═══ TEXTO DA PÁGINA ═══
Entre guitarras afiadas, heranças tribais e o habitual caos eléctrico, Max Cavalera explica por que é que o «Chama» é o disco mais feroz dos SOULFLY em décadas.
O universo dos SOULFLY voltou a pegar fogo com «Chama», um álbum que marca não só o regresso a uma ferocidade há muito aguardada, mas também uma afirmação clara de vitalidade criativa. Longe de viver à sombra do passado, Max Cavalera reaparece aqui com a determinação de quem ainda sente que tem algo urgente a dizer — e, acima de tudo, de gritar ao mundo. Há uma energia crua, quase selvagem, que percorre todo o disco, revelando uns SOULFLY movidos por instinto, mas também por uma vontade profunda de renovação.
O título não surge por acaso: «Chama» é metáfora, identidade e manifesto. Representa a persistência de uma força interior que nunca se extinguiu, mesmo após décadas de estrada, uma série de mudanças de formação, reinvenções sonoras e um legado que atravessa vários momentos do metal moderno. É um fogo que não arde só para iluminar o caminho, mas que consome e transforma — e essa transformação está no centro da nova fase do projecto.
Nesta conversa com a LOUD! e o Metal Global, Max fala com a transparência que o caracteriza sobre a criação do álbum, sobre a intensidade visceral que procurou, sobre o impulso quase “perigoso” que guiou cada riff e cada grito. Explica também o papel absolutamente fundamental do filho Zyon, cuja abordagem à produção abriu novas portas sonoras e ajudou a moldar o carácter abrasivo do disco. E, no meio de tudo isto, regressa às raízes espirituais e tribais que sempre alimentaram a identidade dos SOULFLY, mas agora com um olhar renovado, mais maduro e mais focado no impacto emocional da música.
O resultado é um disco que tanto celebra a herança dos SOULFLY como assume sem hesitações o rumo para o futuro — um futuro que continua intenso, impetuoso e profundamente marcado pela visão única de Max Cavalera.
Estamos aqui para falar dos SOULFLY e do novo álbum ,«Chama». Podemos começar precisamente pelo título. “Chama”, para quem fala português, pode ter dois significados: fogo ou chamamento. Que “chama” é esta?
Bem, a ideia do nome veio, logicamente, do Alex Pereira, o lutador da UFC, que usa a «Itsári», do «Roots», para entrar no ‘octagon’. É algo muito porreiro, e ele usa sempre essa frase da “chama”. Para mim, relaciona-se mais com o fogo mesmo, com a paixão. Sinto que este disco dos Soulfly…
Não sei bem, parece que redescobrimos o amor que tenho pelas coisas tribais, indígenas, pelos grooves – muito daquilo que estava no início dos Soulfly, em termos de atitude. Só que o som está mesmo misturado com muita coisa nova, inclusive umas barulheiras electrónicas que o Zyon e o Arthur [Rizk] criaram. Mas, para mim, o nome significa fogo, sim — uma fogueira, o interior da chama, algo que está a arder de verdade. E acho que combina muito bem com a capa, com os guerreiros do Apathy Crow. Ficou muito fixe.
═══ DADOS EXTRAÍDOS ═══
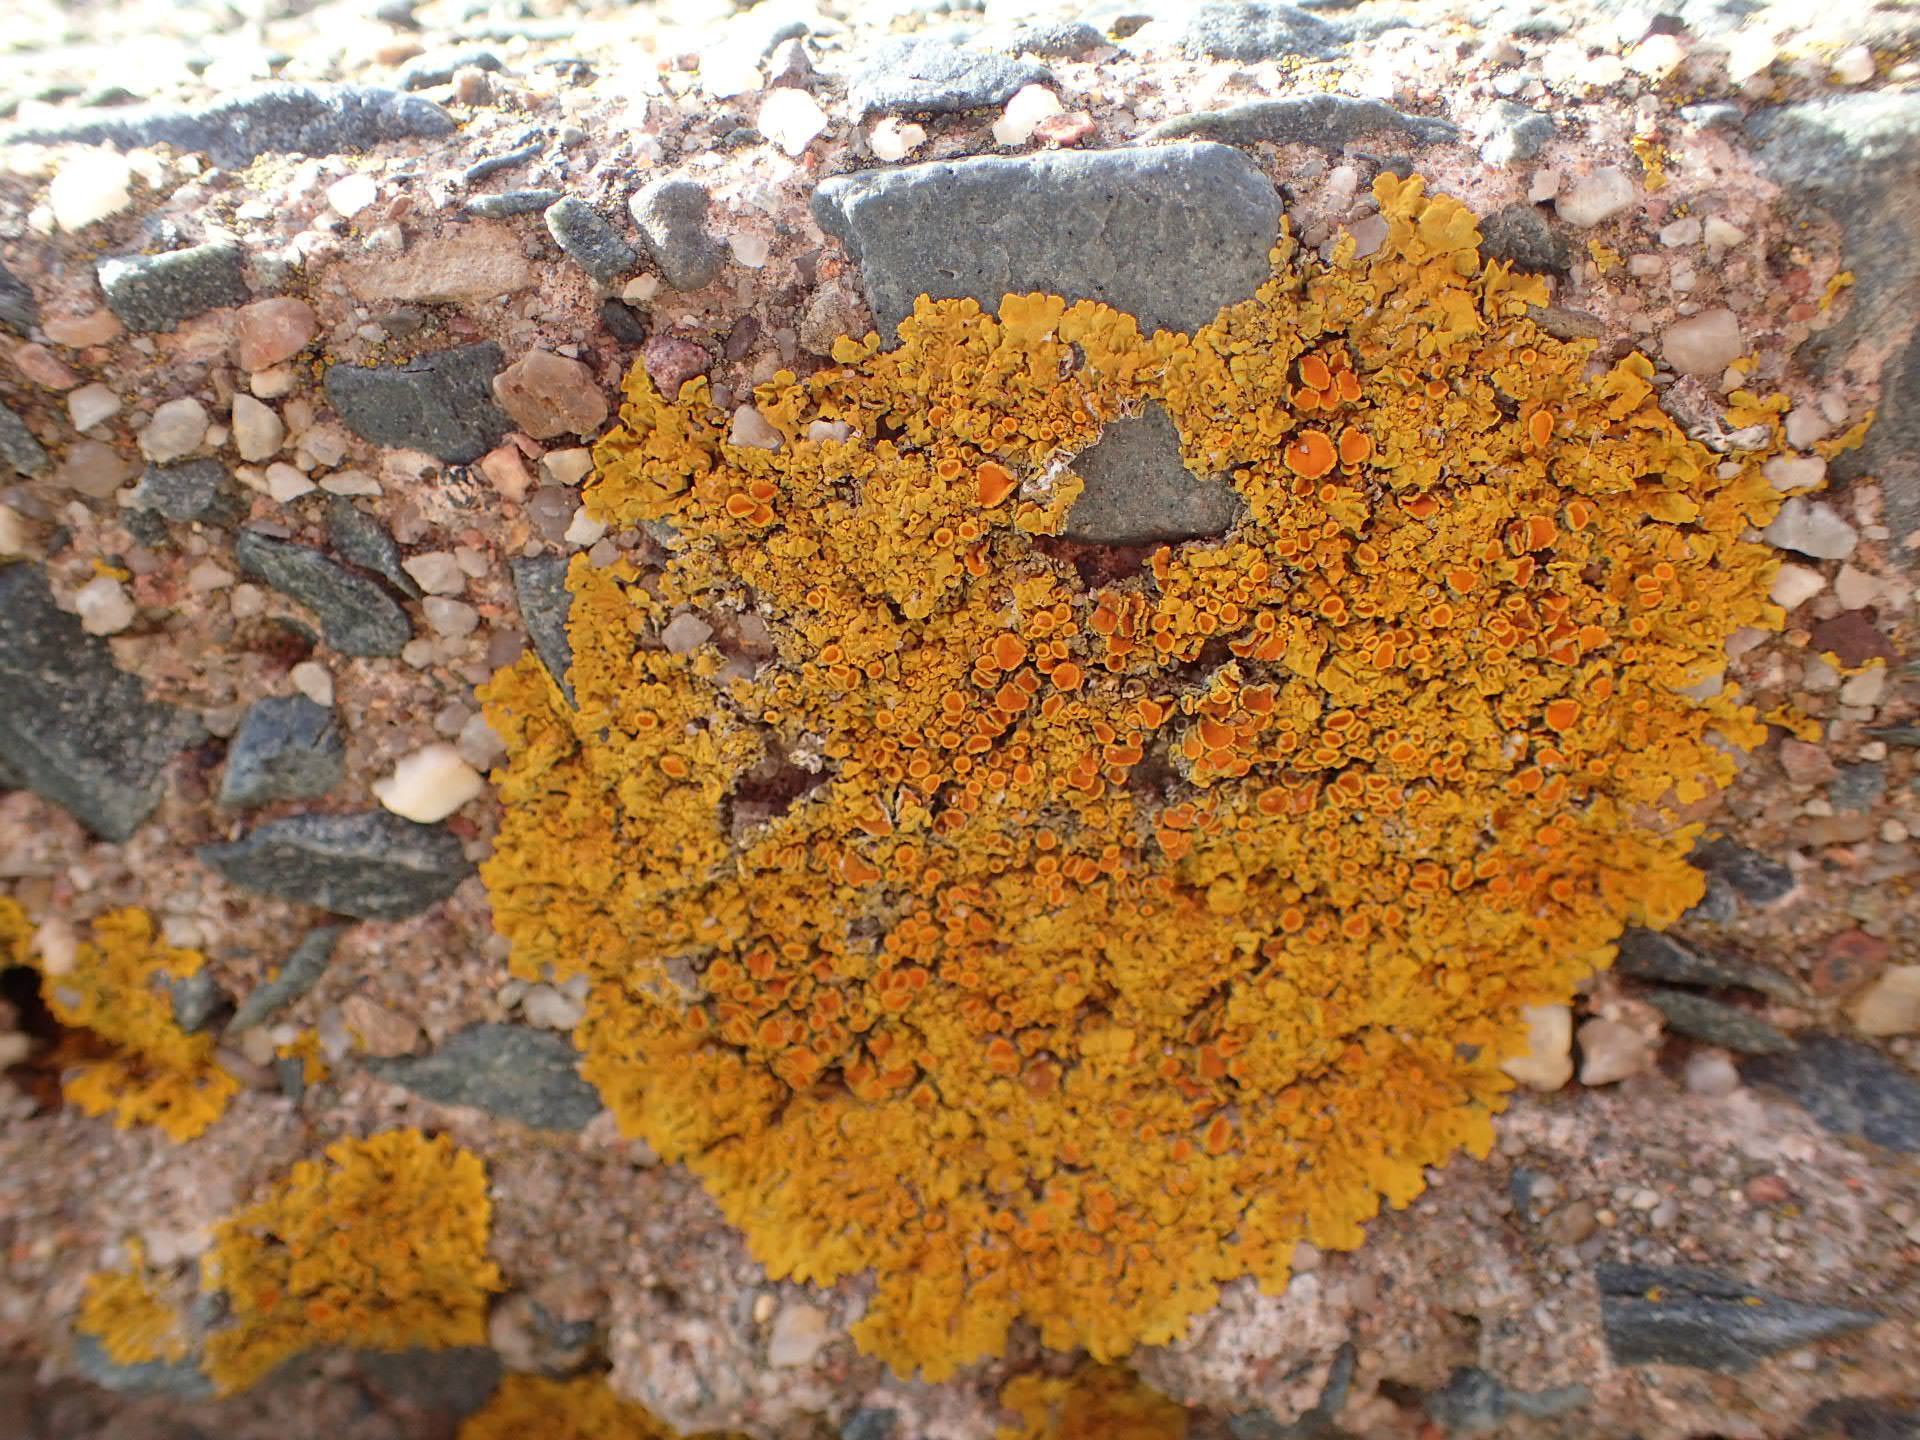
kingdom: Fungi
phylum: Ascomycota
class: Lecanoromycetes
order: Teloschistales
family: Teloschistaceae
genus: Xanthoria
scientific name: Xanthoria parietina
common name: Common orange lichen
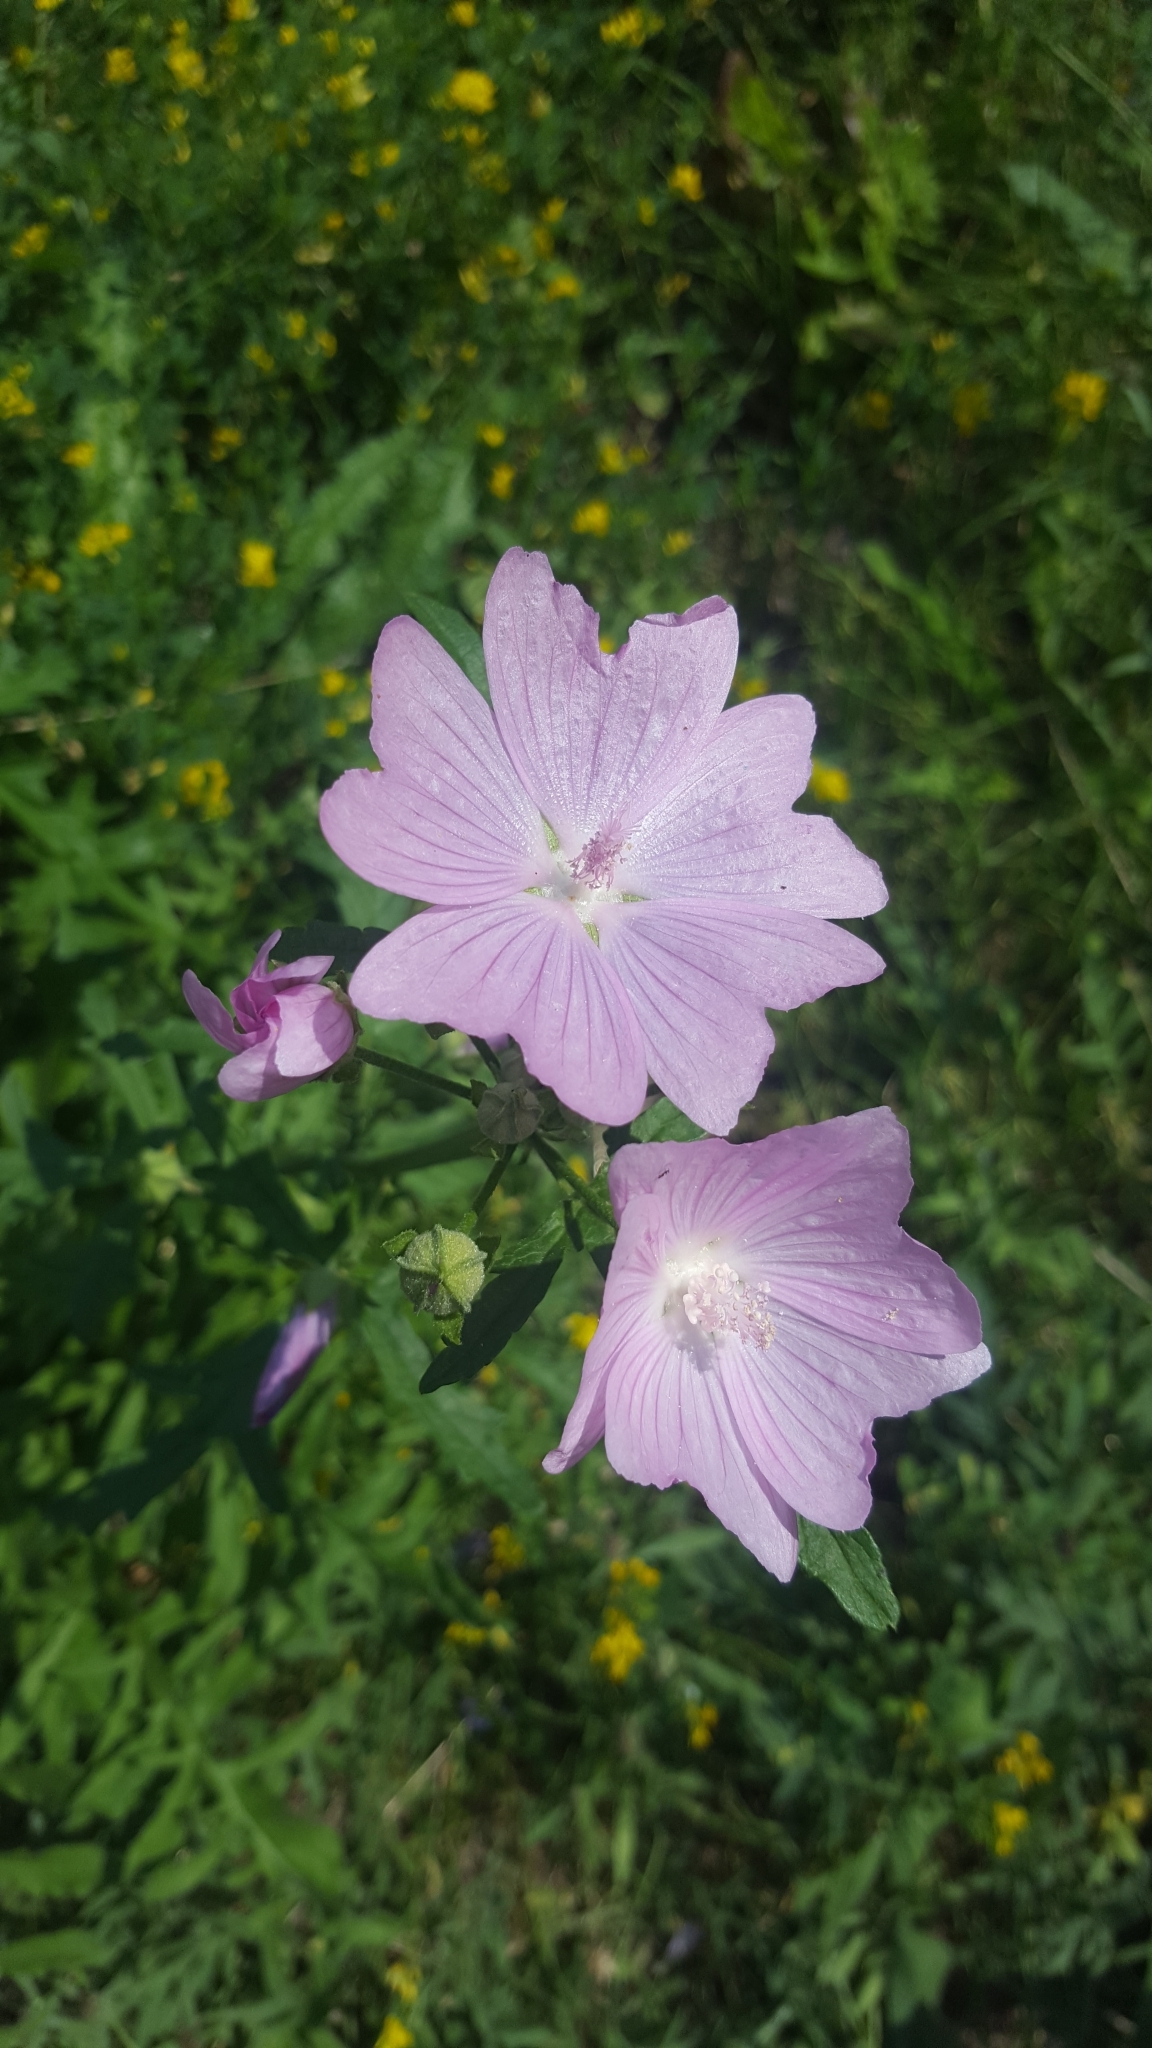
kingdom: Plantae
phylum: Tracheophyta
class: Magnoliopsida
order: Malvales
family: Malvaceae
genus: Malva
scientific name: Malva alcea
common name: Greater musk-mallow
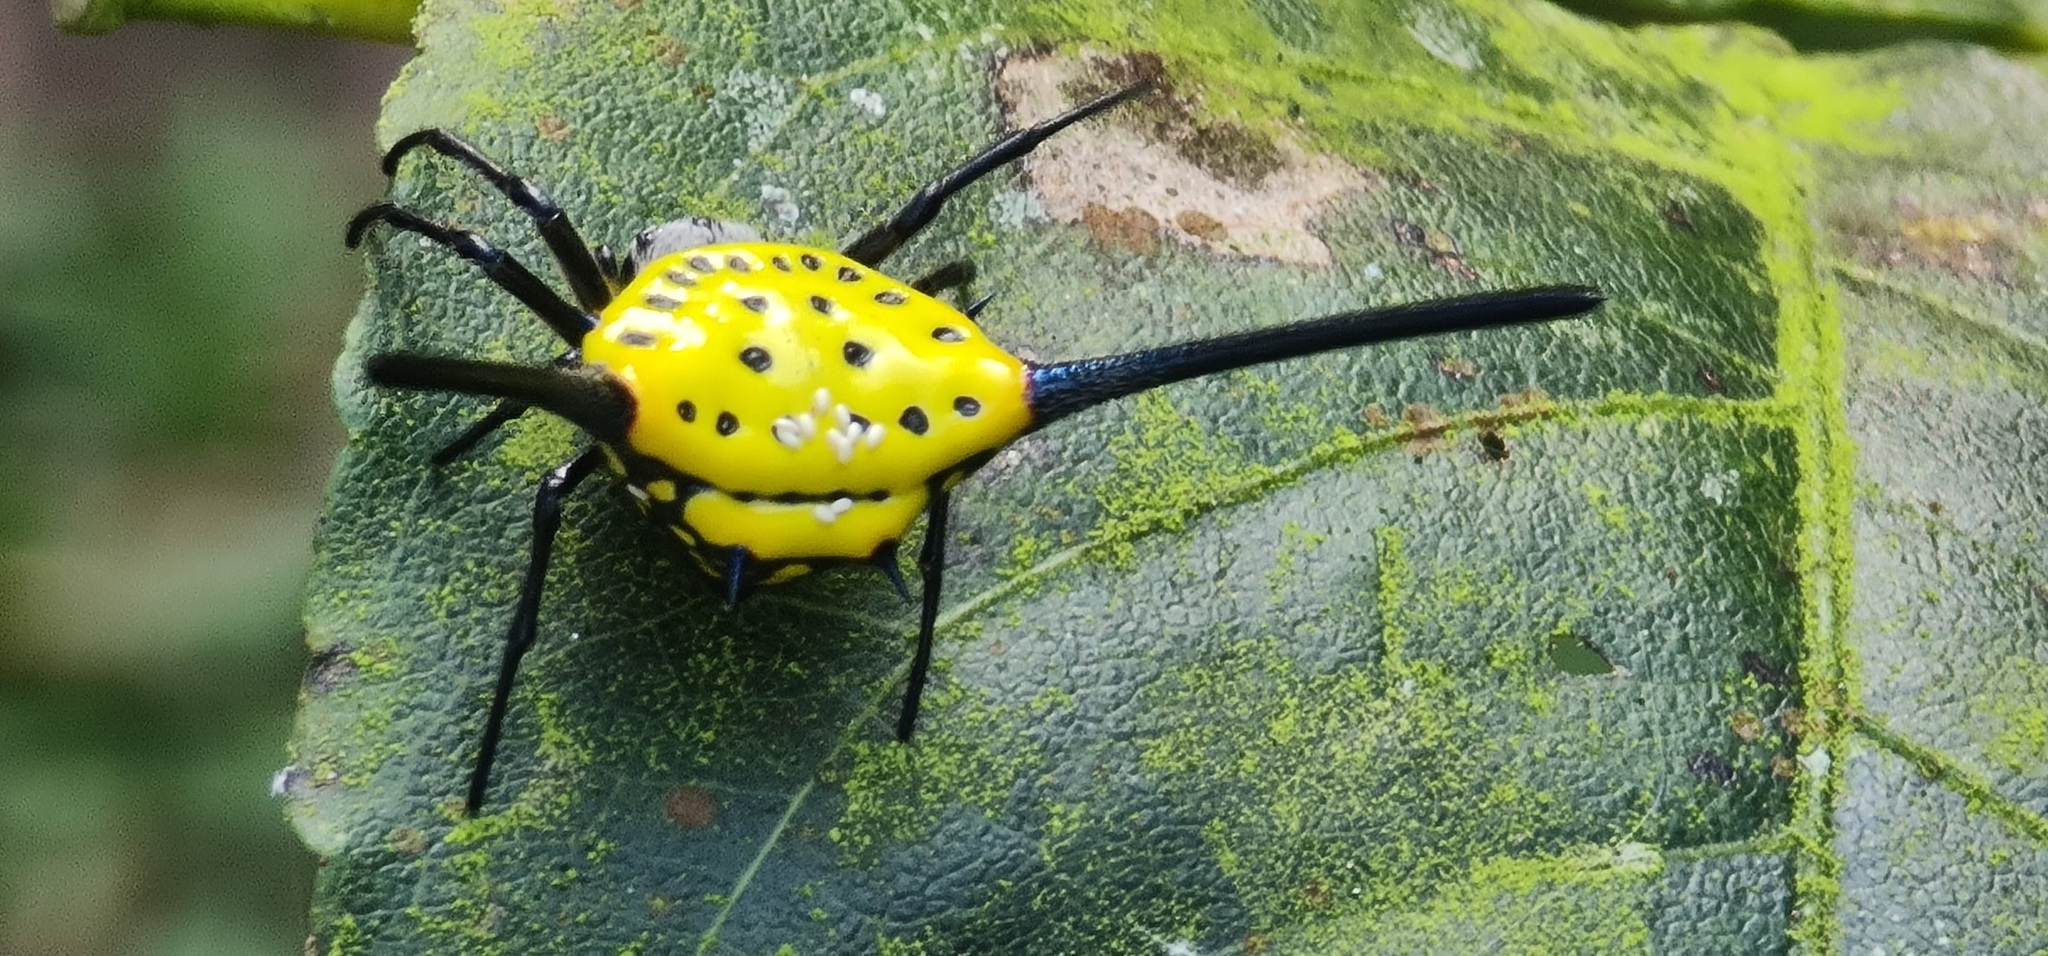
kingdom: Animalia
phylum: Arthropoda
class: Arachnida
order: Araneae
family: Araneidae
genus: Gasteracantha
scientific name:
═══
# OBJETIVO A:
Transcreva, do texto sobre o álbum «Chama», o trecho que começa nas palavras «O título não» e termina depois das palavras «fase do projecto.».
# OBJETIVO B:
Retome o texto sobre o álbum «Chama» a partir do ponto em que termina.
As linhas não têm qualquer relação com o texto sobre o álbum «Chama».

# RESULTADO DO EXERCÍCIO A:
O título não surge por acaso: «Chama» é metáfora, identidade e manifesto. Representa a persistência de uma força interior que nunca se extinguiu, mesmo após décadas de estrada, uma série de mudanças de formação, reinvenções sonoras e um legado que atravessa vários momentos do metal moderno. É um fogo que não arde só para iluminar o caminho, mas que consome e transforma — e essa transformação está no centro da nova fase do projecto.

# RESULTADO DO EXERCÍCIO B:
Senti uma crueza que me levou de volta à primeira vez que ouvi o «Show No Mercy» e o «Hell Awaits», dos Slayer. É bruto, tem uma energia difícil de explicar. Dei por mim com vontade de dar uns pontapés no ar.
Que bom!
Ainda assim, o álbum não vive só do groove e dos elementos tribais. Há muito mais ali. A energia que este LP transmite… Confesso que já não ouvia isto num álbum dos SPULFLY, ou até de outra banda qualquer, há muito tempo.
É muito bom ouvir isso. E também sinto o mesmo. Há coisas realmente brutas neste disco, como a «Ghenna» ou a «Black Hole Scum». A própria «Nihilist» é muito influenciada pelos Entombed — é praticamente uma mistura de «Left Hand Path» com «Wolverine Blues», e a música é dedicada ao L.G. [Petrov].
Além disso, a primeira faixa do disco, a intro «Indigenous Inquisition», é uma das coisas mais pesadas que fiz na minha carreira. O som da guitarra ali é mesmo pesadíssimo, com a bateria em cima e aqueles barulhos todos. Por isso concordo: é um disco mesmo brutal. Acho que, quando o ouves, ficas nervoso.
É isso, deixa-nos nervosos.
Era precisamente isso que eu queria — um disco que deixasse as pessoas à beira do caos, nervosas, com ansiedade.
Ainda bem que estava sozinho quando o ouvi, porque, se estivesse com amigos, provavelmente acabava tudo à chapada.
Também deve ser bom para conduzir. Dá para ir bem rápido.
Não vou experimentar isso ao volante, senão dá asneira!
[risos]
Achei a comparação ao «Show No Mercy» muito curiosa. Não, obviamente, musicalmente, mas aquela sensação cruel, crua, primitiva… Fez-me pensar nesse disco dos Slayer.
Eu ainda não tinha pensado nisso assim, mas tens razão. Neste disco dos SOULFLY recuperámos aquela crueldade sonora, aquela crueza primitiva do metal — guitarras afiadas, nervosas, brutais. Este disco tem muitas partes assim, muito pesadas e rápidas. a «Favela Dystopia», por exemplo, é uma música de que gosto muito — fala das favelas do Brasil, mas o som acabou a soar a Hatebreed misturado com Sepultura antigo e Napalm Death. São coisas que ouvimos muito.
E gostei dessa comparação com o «Show No Mercy». Agora que falaste nisso, consigo ver a ligação. Essa energia cruel e nervosa está lá.
Lembro-me que, quando ouvi o «Show No Mercy» pela primeira vez, parecia perigoso. Sentia que quem tocava aquilo era perigoso. Ao ouvir este disco dos Soulfly, sinto que ninguém está a salvo — especialmente ao vivo, no pit.
É isso! Mas no bom sentido. [risos]
A «Storm The Gates», por exemplo, parece saída do primeiro álbum dos SOULFLY.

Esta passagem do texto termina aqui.